Natural language processing and text analytics can help companies handle larger volumes of internal and external communications – such as phone calls, emails, SMS and instant messenger/chatbot interactions – while still maintaining robust anti-fraud measures. For example, in a banking context, many institutions already record the phone calls of their traders and other employees to provide evidence in cases of insider trading and other financial crimes. 

By using natural language processing techniques, organisations can automatically transcribe these audio files into text. Then AI/ML models can recognize relevant keywords and topics, analyse tone and sentiment, and raise alerts to the fraud team when suspicious behavior rises above a given threshold.

3. Minimizing false positives

False positives are the bane of fraud investigators’ existence, diverting expert resources away from the true criminals and alienating innocent customers and employees. You can use AI/ML techniques to build models that can analyse previous cases and separate out the behavior patterns that are truly suspicious from the purely superficial anomalies.

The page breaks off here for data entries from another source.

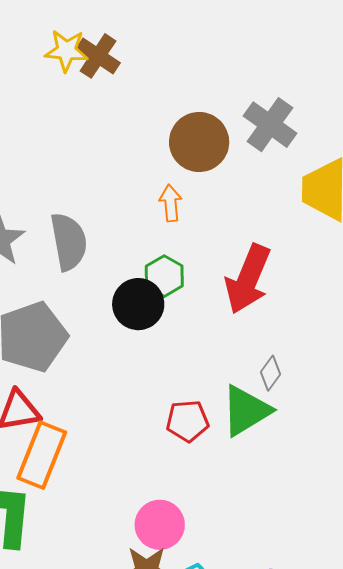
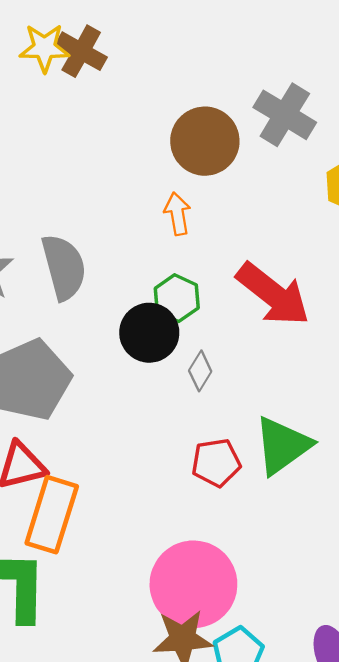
red arrow: (248, 279) -> (273, 294), turned -70
gray diamond: (271, 373) -> (200, 371), moved
pink circle: (160, 525) -> (193, 584), size x1.5

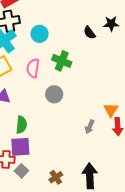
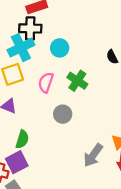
gray arrow: (90, 127) -> (93, 155), size x1.6
purple square: (20, 147) -> (17, 162), turned -35

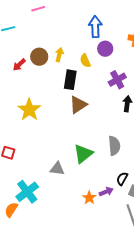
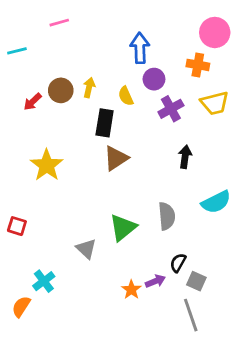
purple cross: (117, 80) -> (171, 109), moved
gray triangle: (57, 169) -> (86, 249), turned 35
cyan cross: (27, 192) -> (44, 281), size x0.7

4. Improving rule-based methodologies

Many current fraud detection systems use a defined set of business rules to assess the likelihood that a given case requires investigation. You can use AI/ML models to supplement and test these rule sets. This provides insight into the relationship and relative predictive power of each rule and even suggests new rules that can be added to increase the accuracy of the results.

5. Uncovering collusion

One of the most powerful tools in an investigator’s toolkit is network analysis, which provides tools to visualize and understand the relationships between the people, places and events surrounding a case under investigation. Just like human investigators, AI/ML models can be trained to interpret these complex networks, and can often identify patterns and relationships that traditional approaches might miss.

6. Monitoring network logs

The move towards providing digital services for customers and remote working capabilities for employees poses new problems for network security teams, who can no longer count on all sensitive activity taking place behind the corporate firewall. However, you can also use AI/ML solutions to process vast quantities of network logs and identify suspicious events at a speed and scale far beyond the capabilities of human network administrators.

Putting a platform into practice

Open source tools tend to be where most organisations begin their journey with AI and ML, and this works well for small-scale deployments. However, as businesses scale up to enterprise-grade deployments, the process become more complex and a robust strategy is required. 

Taking a centralized approach is one way to drive success, whereby organisations deploy an analytics platform capable of supporting both orthodox statistical approaches and AI/ML techniques. Not only this, but businesses also require governance to ensure information is used appropriately and that model testing is carried out effectively, as well as ongoing monitoring to minimize.